The problem it solves

A common interaction pattern in the web UI looks like this:

User: What was total net generation by fuel in 2023?

(datasight runs the query, shows a table.)

User: Make a plot of that.

Without a cache, the agent's follow-up produces the same SQL (or a trivially different one that compiles to the same plan) and the database re-scans the same rows. For large generation or load tables, this can turn a one-second follow-up into a multi-second round trip.

The same problem shows up whenever a user scrolls back and re-asks, tries a question twice with slightly different wording, or opens the same dataset overview twice in one session.

What gets cached

The cache lives in the CachingSqlRunner wrapper around the active SqlRunner. It caches pandas DataFrames keyed on normalized SQL text — whitespace is collapsed, trailing semicolons are stripped, and the key is lowercased. Two queries that differ only in formatting share a cache entry.

The cache is not per-user and not per-session: it lives for the lifetime of the loaded project. Every query run through state.sql_runner — agent queries, schema introspection, dataset/measure/trend overviews, table previews — is eligible.

Eviction and bounds

The cache is byte-bounded, not entry-bounded. Each stored DataFrame's size is estimated with df.memory_usage(deep=True), and the total across all entries is kept below the budget (default 1 GiB). When a new result would push the total over the budget, least-recently-used entries are evicted until it fits.

One special case: if a single result is larger than the entire budget, it is not cached at all, rather than evicting everything else to make room for something that can't stay long. Small frequently-reused queries therefore aren't thrashed out by one pathologically large scan.

When the cache is cleared

The cache is dropped in these situations:

  • Loading a different project — the runner itself is rebuilt, so the cache dies with it.
  • Adding new files to an exploration session (via the UI's file-upload flow) — cached schema-introspection queries would otherwise miss the new tables.
  • Disconnecting or switching database connections.

It is not cleared when the system prompt is rebuilt (e.g. toggling CLARIFY_SQL) — the underlying data hasn't changed, so prior results are still correct.

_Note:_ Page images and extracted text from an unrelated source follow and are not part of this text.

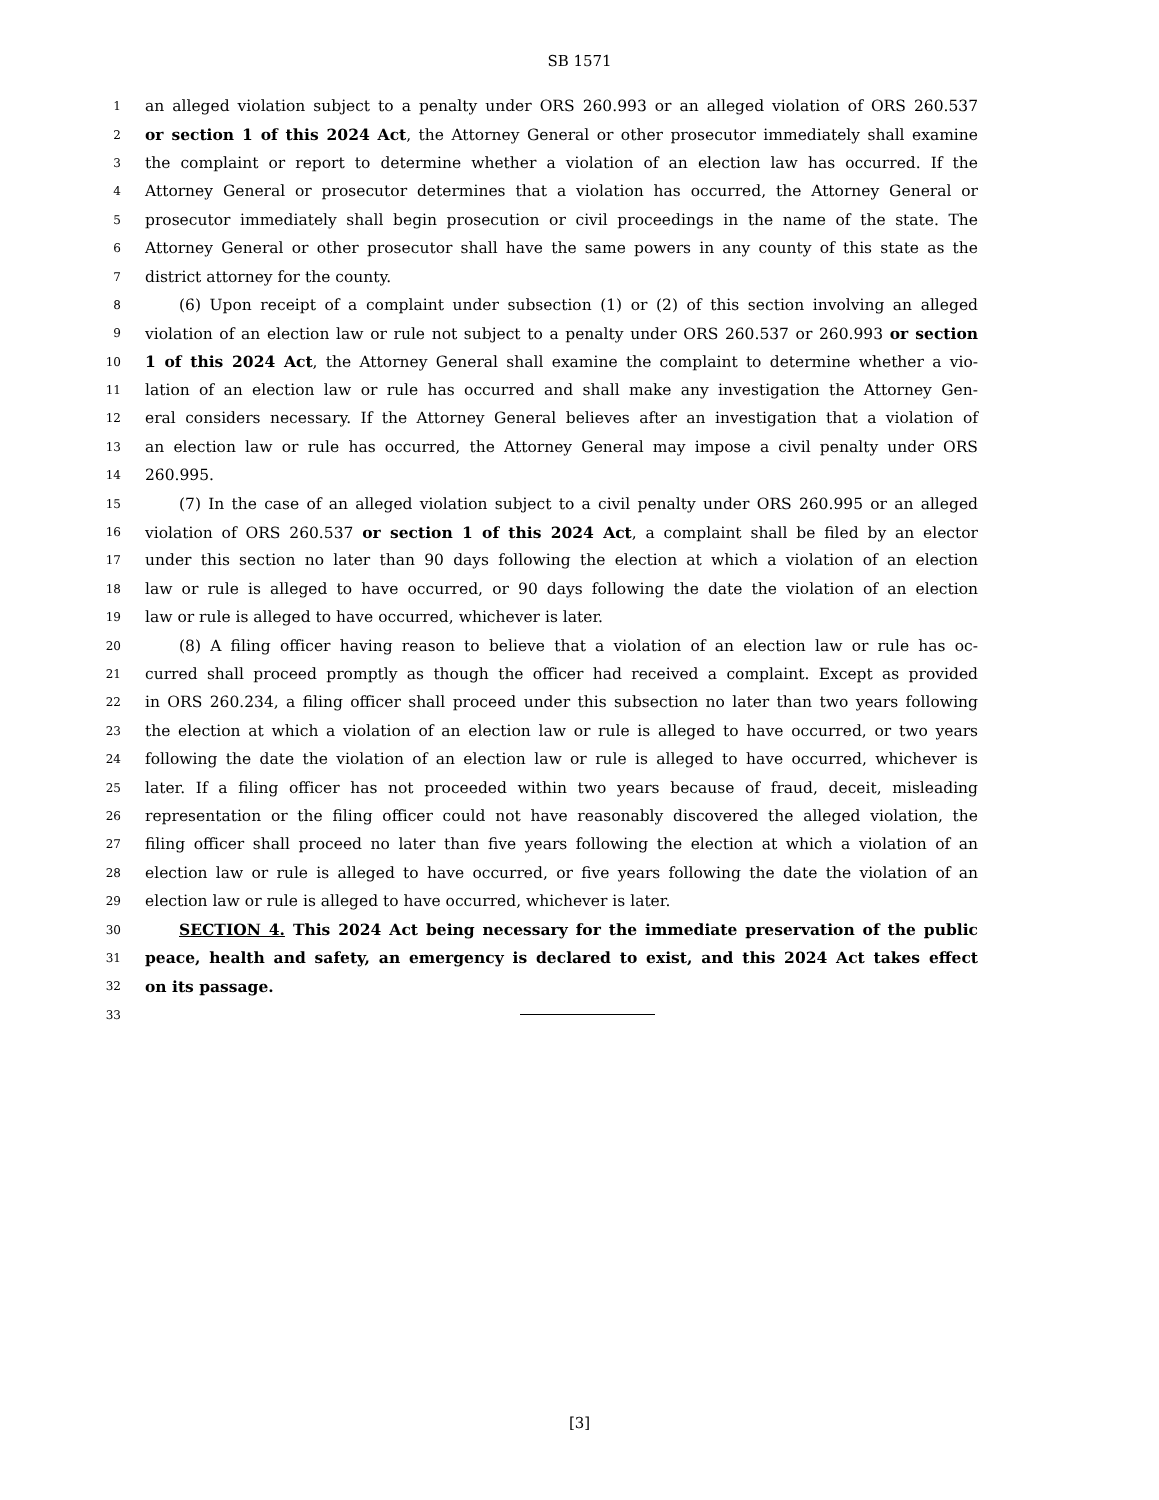SB 1571
1 an alleged violation subject to a penalty under ORS 260.993 or an alleged violation of ORS 260.537
2 or section 1 of this 2024 Act, the Attorney General or other prosecutor immediately shall examine
3 the complaint or report to determine whether a violation of an election law has occurred. If the
4 Attorney General or prosecutor determines that a violation has occurred, the Attorney General or
5 prosecutor immediately shall begin prosecution or civil proceedings in the name of the state. The
6 Attorney General or other prosecutor shall have the same powers in any county of this state as the
7 district attorney for the county.
8 (6) Upon receipt of a complaint under subsection (1) or (2) of this section involving an alleged
9 violation of an election law or rule not subject to a penalty under ORS 260.537 or 260.993 or section
10 1 of this 2024 Act, the Attorney General shall examine the complaint to determine whether a vio-
11 lation of an election law or rule has occurred and shall make any investigation the Attorney Gen-
12 eral considers necessary. If the Attorney General believes after an investigation that a violation of
13 an election law or rule has occurred, the Attorney General may impose a civil penalty under ORS
14 260.995.
15 (7) In the case of an alleged violation subject to a civil penalty under ORS 260.995 or an alleged
16 violation of ORS 260.537 or section 1 of this 2024 Act, a complaint shall be filed by an elector
17 under this section no later than 90 days following the election at which a violation of an election
18 law or rule is alleged to have occurred, or 90 days following the date the violation of an election
19 law or rule is alleged to have occurred, whichever is later.
20 (8) A filing officer having reason to believe that a violation of an election law or rule has oc-
21 curred shall proceed promptly as though the officer had received a complaint. Except as provided
22 in ORS 260.234, a filing officer shall proceed under this subsection no later than two years following
23 the election at which a violation of an election law or rule is alleged to have occurred, or two years
24 following the date the violation of an election law or rule is alleged to have occurred, whichever is
25 later. If a filing officer has not proceeded within two years because of fraud, deceit, misleading
26 representation or the filing officer could not have reasonably discovered the alleged violation, the
27 filing officer shall proceed no later than five years following the election at which a violation of an
28 election law or rule is alleged to have occurred, or five years following the date the violation of an
29 election law or rule is alleged to have occurred, whichever is later.
30 SECTION 4. This 2024 Act being necessary for the immediate preservation of the public
31 peace, health and safety, an emergency is declared to exist, and this 2024 Act takes effect
32 on its passage.
33
[3]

External writes are not detected

datasight opens DuckDB and SQLite connections read-only and does not monitor the backing files or external databases for changes. If a project's data is mutated by another process while datasight is running, reload the project (or restart datasight run) to drop stale results. Disable the cache entirely with SQL_CACHE_MAX_BYTES=0 if you need every query to hit the database.

Tuning

The cache size is controlled by the SQL_CACHE_MAX_BYTES environment variable:

# Default: 1 GiB
SQL_CACHE_MAX_BYTES=1073741824

# Larger — a workstation with plenty of RAM exploring a big schema
SQL_CACHE_MAX_BYTES=8589934592   # 8 GiB

# Disable
SQL_CACHE_MAX_BYTES=0

Set SQL_CACHE_MAX_BYTES=0 when you want every question to hit the live database — for instance, when you are actively ingesting data, or when you're running performance benchmarks against the SQL engine itself.

What it does not do

  • It is not a persistent cache. Results live in the server process only. Restarting datasight run clears everything.
  • It does not cache LLM output. Prompt reuse savings come from Anthropic's prompt cache (visible in the cost panel as cache-read tokens), not from this cache. A separate first-turn response cache in the web server replays whole agent turns for verbatim-repeated first questions.
  • It does not rewrite follow-up questions. If a user asks a question that produces different SQL from what's cached — e.g. the same data filtered further — the agent still executes that SQL. The cache helps when SQL matches; making follow-ups reuse prior result sets would require the agent to target a materialized view of the previous result, which datasight does not currently do.